▶ [Work to complete] Return exactly the lines of the records below, starting at the line that contains "right shoulder: (657, 599, -6)" and ending at the line that contains "left elbow: (1061, 652, -10)", with both of those lines kept.
[Supplied material Boundary: Start]
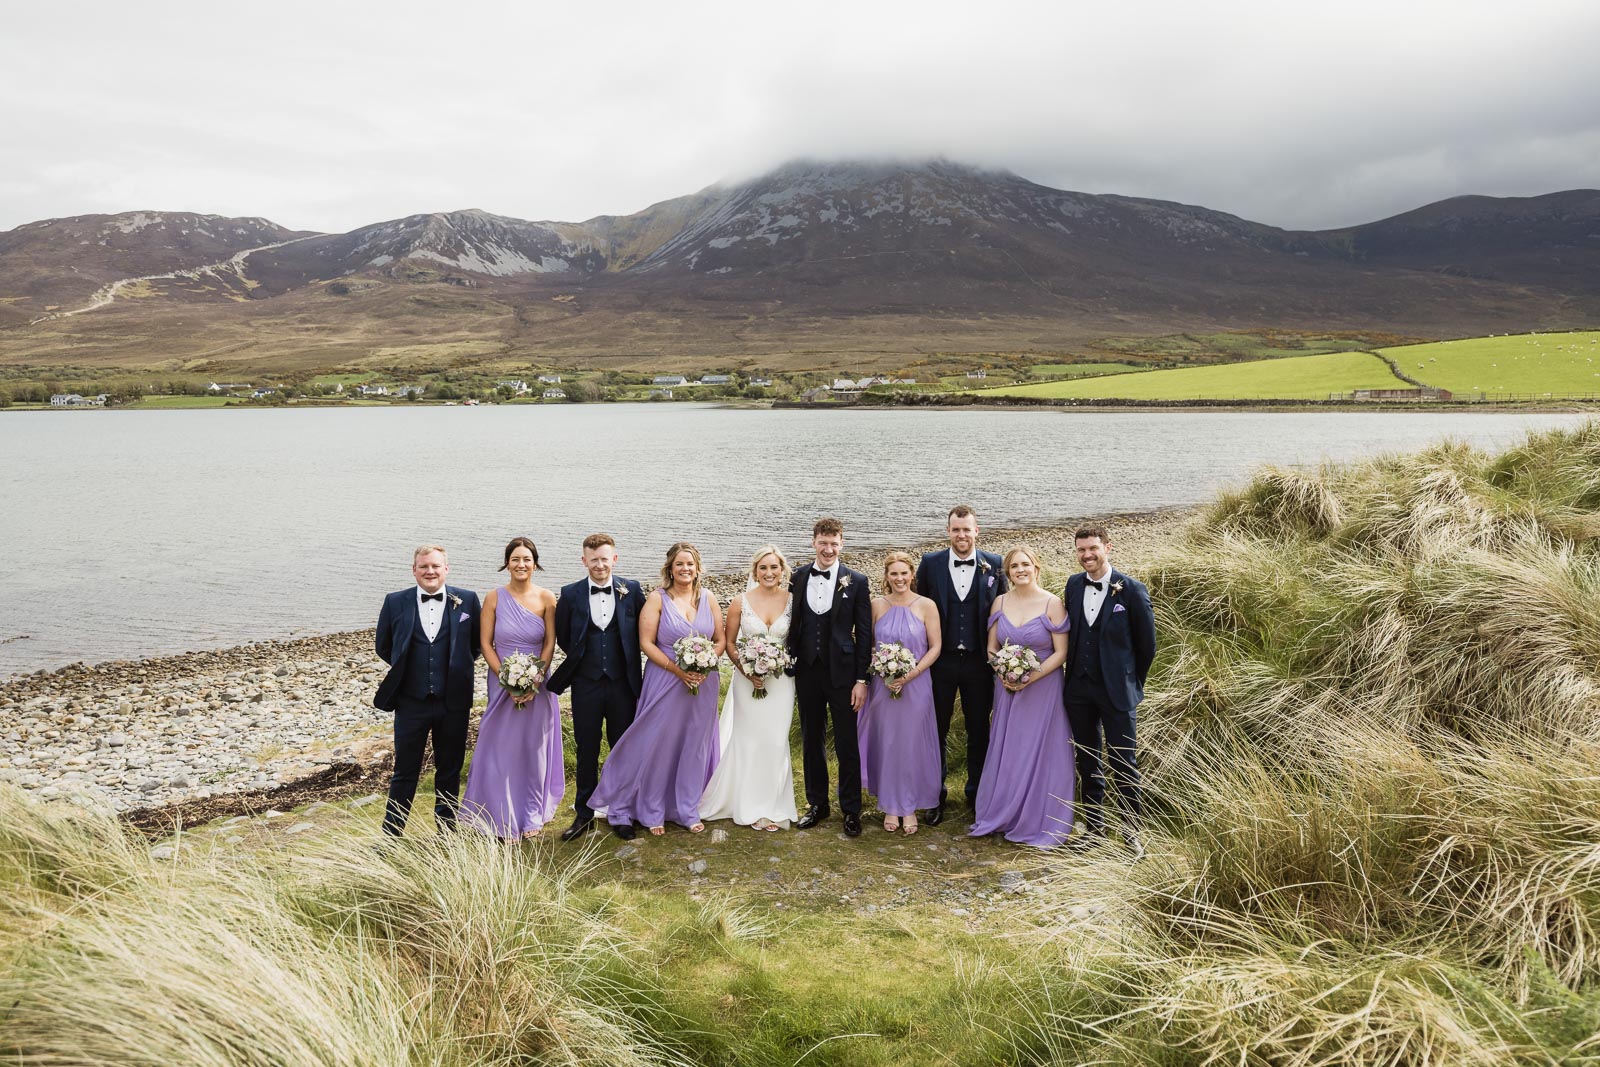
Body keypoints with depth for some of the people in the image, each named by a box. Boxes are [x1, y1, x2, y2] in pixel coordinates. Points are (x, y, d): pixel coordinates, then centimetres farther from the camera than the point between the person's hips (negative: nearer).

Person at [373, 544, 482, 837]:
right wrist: (406, 670, 8)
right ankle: (390, 838, 21)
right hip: (411, 702, 0)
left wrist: (458, 668, 5)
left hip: (453, 703, 0)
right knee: (404, 773, 9)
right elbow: (383, 646, 10)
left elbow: (477, 644, 9)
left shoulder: (467, 600, -3)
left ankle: (446, 834, 27)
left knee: (449, 772, 13)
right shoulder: (395, 602, -2)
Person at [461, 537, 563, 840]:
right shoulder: (495, 597, -5)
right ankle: (505, 819, 19)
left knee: (534, 749, 11)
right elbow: (486, 644, -4)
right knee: (502, 750, 4)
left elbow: (550, 644, -3)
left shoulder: (546, 598, -5)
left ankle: (533, 815, 28)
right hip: (502, 682, -1)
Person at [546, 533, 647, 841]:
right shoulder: (570, 594, -2)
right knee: (586, 751, 10)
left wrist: (625, 661, 4)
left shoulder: (632, 590, -4)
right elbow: (563, 638, 8)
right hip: (586, 685, 0)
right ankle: (584, 814, 23)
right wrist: (581, 659, 8)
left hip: (623, 684, 0)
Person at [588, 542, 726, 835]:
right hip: (664, 682, -3)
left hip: (703, 684, 3)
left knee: (695, 746, 11)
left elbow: (721, 640, 6)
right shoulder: (657, 599, -6)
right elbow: (646, 642, -10)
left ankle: (688, 810, 26)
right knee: (658, 745, 4)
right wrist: (678, 670, -18)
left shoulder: (708, 598, 4)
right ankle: (653, 812, 21)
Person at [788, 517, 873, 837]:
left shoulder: (856, 581, -5)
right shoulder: (798, 578, 2)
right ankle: (817, 804, 28)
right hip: (807, 672, 3)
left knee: (847, 745, 4)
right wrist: (789, 670, 4)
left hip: (842, 672, -3)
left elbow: (864, 634, -4)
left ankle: (851, 810, 18)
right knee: (811, 742, 14)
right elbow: (792, 626, 6)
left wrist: (861, 679, -7)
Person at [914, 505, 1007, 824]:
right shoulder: (930, 564, -3)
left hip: (979, 662, 0)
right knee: (936, 731, 10)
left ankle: (976, 793, 29)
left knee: (978, 732, 12)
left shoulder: (994, 565, -3)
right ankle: (936, 796, 23)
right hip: (941, 660, 0)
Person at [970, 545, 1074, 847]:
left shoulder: (1052, 604, -10)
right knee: (1006, 752, 12)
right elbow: (992, 647, 7)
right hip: (1007, 689, 4)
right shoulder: (1000, 602, 2)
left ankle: (1040, 823, 17)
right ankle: (1001, 816, 25)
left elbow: (1061, 652, -10)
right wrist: (1003, 674, -12)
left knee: (1040, 753, 3)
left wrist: (1031, 678, -19)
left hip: (1043, 688, -4)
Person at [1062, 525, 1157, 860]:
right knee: (1088, 762, 13)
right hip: (1079, 688, 4)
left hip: (1116, 691, -4)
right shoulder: (1073, 585, 3)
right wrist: (1073, 673, 10)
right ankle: (1094, 828, 25)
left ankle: (1131, 832, 14)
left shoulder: (1131, 590, -10)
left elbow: (1147, 642, -2)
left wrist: (1133, 681, 4)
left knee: (1124, 764, 1)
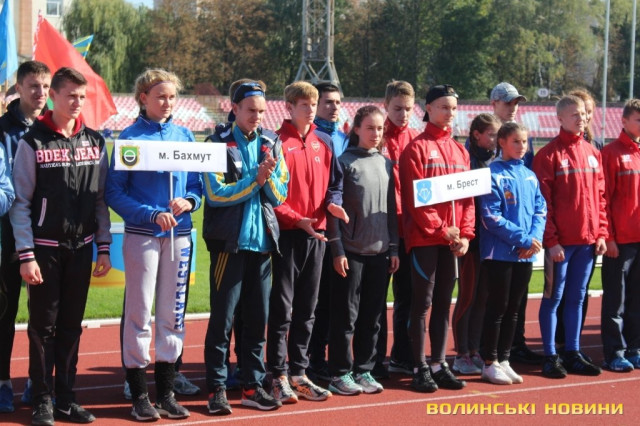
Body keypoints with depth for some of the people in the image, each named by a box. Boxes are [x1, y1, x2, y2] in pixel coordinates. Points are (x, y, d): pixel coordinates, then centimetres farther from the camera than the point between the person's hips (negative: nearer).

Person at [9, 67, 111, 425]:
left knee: (72, 326, 8)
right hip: (45, 248, -3)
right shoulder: (33, 143, -4)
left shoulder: (94, 142, 7)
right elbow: (21, 203, -6)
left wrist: (104, 248, 6)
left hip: (81, 247, 3)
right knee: (44, 325, 1)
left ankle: (66, 397, 16)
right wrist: (26, 255, -11)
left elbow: (101, 199, 10)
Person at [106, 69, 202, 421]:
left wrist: (189, 202, -9)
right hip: (142, 235, -4)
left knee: (172, 313, 8)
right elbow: (115, 192, -8)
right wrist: (152, 214, -17)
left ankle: (166, 391, 17)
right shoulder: (130, 137, -5)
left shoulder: (184, 136, 8)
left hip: (179, 235, 4)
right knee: (139, 312, -1)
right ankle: (139, 395, 7)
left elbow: (197, 184, 12)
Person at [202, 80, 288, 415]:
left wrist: (269, 177, -11)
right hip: (229, 241, -4)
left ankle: (253, 386, 16)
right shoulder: (219, 143, -4)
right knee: (222, 317, -2)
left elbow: (279, 196, 8)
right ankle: (217, 389, 5)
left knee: (257, 317, 8)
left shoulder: (271, 144, 9)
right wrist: (255, 179, -13)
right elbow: (215, 194, -12)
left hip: (262, 240, 5)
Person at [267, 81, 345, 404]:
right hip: (287, 234, -6)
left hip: (316, 234, 6)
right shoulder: (278, 143, -7)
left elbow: (333, 183, 16)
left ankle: (298, 373, 19)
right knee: (282, 308, -1)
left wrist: (333, 203, -5)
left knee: (306, 309, 11)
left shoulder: (322, 144, 10)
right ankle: (279, 376, 5)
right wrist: (297, 220, -19)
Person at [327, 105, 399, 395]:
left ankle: (364, 370, 17)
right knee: (346, 315, -1)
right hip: (351, 251, -5)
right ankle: (340, 374, 6)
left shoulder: (386, 164, 12)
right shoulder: (344, 162, -4)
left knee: (372, 317, 9)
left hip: (380, 252, 5)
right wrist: (337, 250, -11)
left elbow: (391, 209, 16)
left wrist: (394, 248, 10)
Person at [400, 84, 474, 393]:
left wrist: (465, 234, 0)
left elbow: (468, 196, 12)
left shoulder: (460, 151, 14)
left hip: (452, 240, 6)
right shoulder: (417, 148, -4)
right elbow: (415, 197, -11)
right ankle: (420, 368, 2)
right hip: (423, 237, -6)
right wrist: (439, 228, -14)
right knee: (422, 302, -3)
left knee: (443, 303, 9)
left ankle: (439, 364, 15)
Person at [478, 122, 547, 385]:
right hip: (499, 253, -6)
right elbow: (491, 216, -15)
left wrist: (535, 237, -10)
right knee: (497, 308, -1)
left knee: (513, 310, 11)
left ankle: (503, 360, 20)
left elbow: (540, 210, 9)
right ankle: (490, 364, 8)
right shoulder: (493, 174, -8)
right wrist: (523, 239, -17)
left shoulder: (530, 176, 11)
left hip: (525, 255, 6)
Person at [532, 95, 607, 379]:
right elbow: (543, 201, -10)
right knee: (553, 297, 2)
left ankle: (572, 354, 17)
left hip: (587, 240, 5)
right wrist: (551, 240, -13)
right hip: (560, 241, -5)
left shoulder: (592, 153, 11)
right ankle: (550, 356, 7)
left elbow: (600, 196, 12)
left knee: (577, 298, 11)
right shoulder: (549, 154, -6)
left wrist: (601, 233, 5)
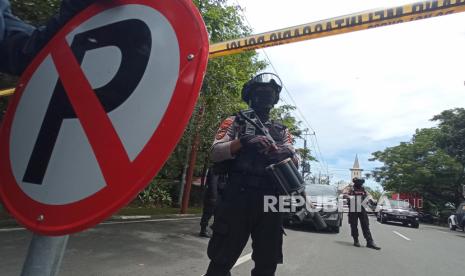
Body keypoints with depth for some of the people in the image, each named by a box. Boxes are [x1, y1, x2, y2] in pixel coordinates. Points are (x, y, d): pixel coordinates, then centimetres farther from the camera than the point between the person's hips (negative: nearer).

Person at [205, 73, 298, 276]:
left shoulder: (281, 131, 18)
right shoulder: (235, 122, 8)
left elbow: (295, 163, 11)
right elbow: (215, 153, -3)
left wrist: (287, 154, -12)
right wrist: (243, 141, -19)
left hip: (270, 200, 4)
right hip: (237, 197, -3)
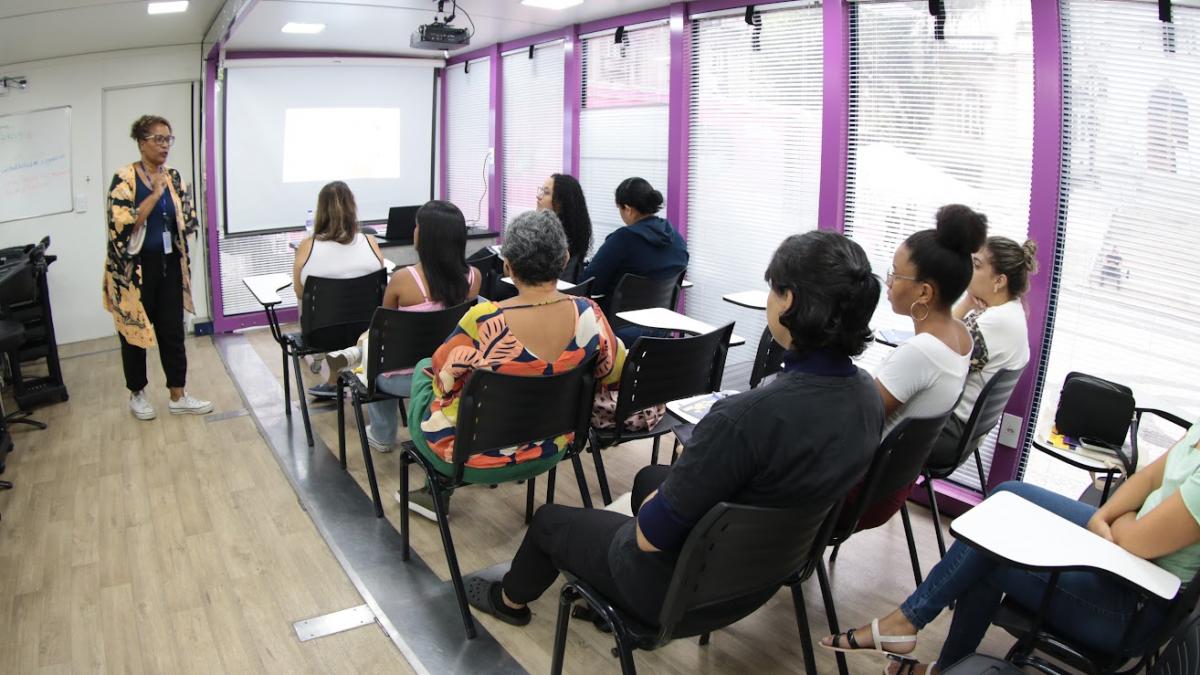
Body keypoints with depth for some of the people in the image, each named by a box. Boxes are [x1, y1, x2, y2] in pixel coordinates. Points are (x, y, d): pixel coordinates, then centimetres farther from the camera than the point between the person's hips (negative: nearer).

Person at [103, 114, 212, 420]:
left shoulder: (174, 178, 5)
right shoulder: (124, 178, -10)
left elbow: (189, 222, 7)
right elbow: (122, 224, -21)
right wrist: (155, 194, -19)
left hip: (169, 265, 4)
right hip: (135, 267, -4)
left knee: (173, 332, 7)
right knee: (135, 331, 9)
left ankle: (178, 396, 15)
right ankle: (137, 394, 26)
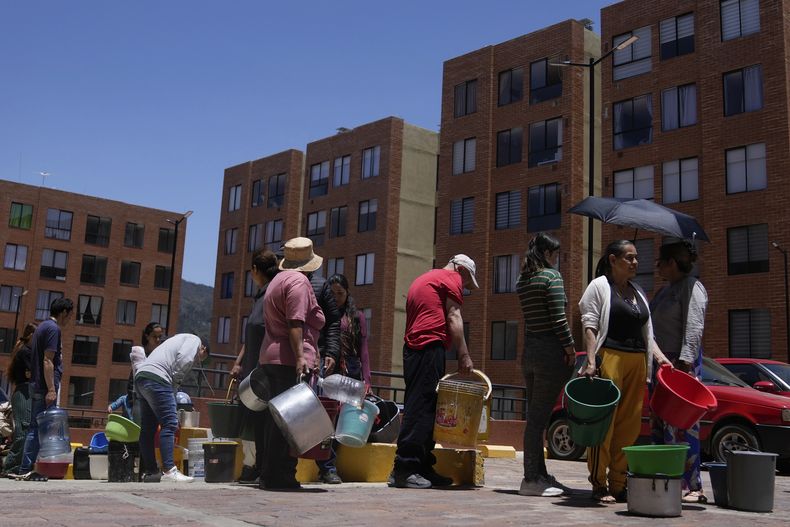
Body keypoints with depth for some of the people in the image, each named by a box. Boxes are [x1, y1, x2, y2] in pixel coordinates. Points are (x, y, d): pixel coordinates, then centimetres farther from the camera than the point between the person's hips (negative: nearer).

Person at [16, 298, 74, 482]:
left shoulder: (43, 326, 18)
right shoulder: (53, 328, -12)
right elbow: (48, 361, -19)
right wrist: (51, 389, -21)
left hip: (37, 385, 10)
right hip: (45, 386, -10)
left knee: (35, 427, 12)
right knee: (39, 428, -7)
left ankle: (26, 469, 14)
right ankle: (26, 470, -5)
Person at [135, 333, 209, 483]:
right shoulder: (194, 340, 11)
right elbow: (183, 359, -11)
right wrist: (175, 380, 0)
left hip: (140, 377, 10)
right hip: (156, 378, -10)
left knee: (148, 428, 10)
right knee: (169, 424, -11)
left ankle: (149, 472, 13)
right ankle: (168, 471, -17)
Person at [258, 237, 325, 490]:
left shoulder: (277, 280, 23)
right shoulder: (298, 281, -7)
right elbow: (295, 323, -18)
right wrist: (300, 356, -24)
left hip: (270, 357, 10)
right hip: (289, 360, -10)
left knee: (276, 416, 12)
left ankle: (269, 475, 15)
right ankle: (280, 476, -10)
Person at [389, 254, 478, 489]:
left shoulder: (422, 279, 30)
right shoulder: (451, 278, 4)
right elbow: (453, 317, -7)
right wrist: (463, 355, -9)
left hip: (412, 346, 9)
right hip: (431, 346, -9)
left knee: (423, 408, 8)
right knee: (421, 407, -11)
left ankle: (423, 468, 10)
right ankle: (404, 468, -14)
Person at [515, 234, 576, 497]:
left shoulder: (522, 280, 15)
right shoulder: (551, 275, -8)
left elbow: (531, 317, 14)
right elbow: (558, 317, -15)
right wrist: (570, 347, -10)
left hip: (530, 351, 8)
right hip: (550, 352, -8)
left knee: (535, 416, 12)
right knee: (539, 417, -6)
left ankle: (539, 475, 21)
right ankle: (531, 479, -3)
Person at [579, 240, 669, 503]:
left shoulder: (638, 292, 22)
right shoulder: (600, 286, 2)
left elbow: (647, 332, 22)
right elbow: (589, 326, -6)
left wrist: (659, 356, 6)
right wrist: (591, 361, -17)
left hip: (637, 362, 7)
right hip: (609, 359, -7)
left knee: (629, 424, 6)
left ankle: (618, 483, 13)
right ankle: (598, 484, 0)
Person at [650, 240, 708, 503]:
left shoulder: (692, 287, -8)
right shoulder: (666, 290, 21)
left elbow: (694, 328, -18)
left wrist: (685, 363, -27)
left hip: (681, 363, -9)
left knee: (682, 424, -9)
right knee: (660, 422, 9)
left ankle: (690, 485, -5)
[Supplied material Boundary: End]
▶ [Your solution]
right shoulder: (657, 599, -6)
right elbow: (646, 642, -10)
left ankle: (688, 810, 26)
right knee: (658, 745, 4)
right wrist: (678, 670, -18)
left shoulder: (708, 598, 4)
right ankle: (653, 812, 21)
Person at [788, 517, 873, 837]:
left shoulder: (856, 581, -5)
right shoulder: (798, 578, 2)
right ankle: (817, 804, 28)
right hip: (807, 672, 3)
left knee: (847, 745, 4)
right wrist: (789, 670, 4)
left hip: (842, 672, -3)
left elbow: (864, 634, -4)
left ankle: (851, 810, 18)
right knee: (811, 742, 14)
right elbow: (792, 626, 6)
left wrist: (861, 679, -7)
Person at [914, 505, 1007, 824]:
right shoulder: (930, 564, -3)
left hip: (979, 662, 0)
right knee: (936, 731, 10)
left ankle: (976, 793, 29)
left knee: (978, 732, 12)
left shoulder: (994, 565, -3)
right ankle: (936, 796, 23)
right hip: (941, 660, 0)
Person at [970, 545, 1074, 847]:
left shoulder: (1052, 604, -10)
right knee: (1006, 752, 12)
right elbow: (992, 647, 7)
right hip: (1007, 689, 4)
right shoulder: (1000, 602, 2)
left ankle: (1040, 823, 17)
right ankle: (1001, 816, 25)
left elbow: (1061, 652, -10)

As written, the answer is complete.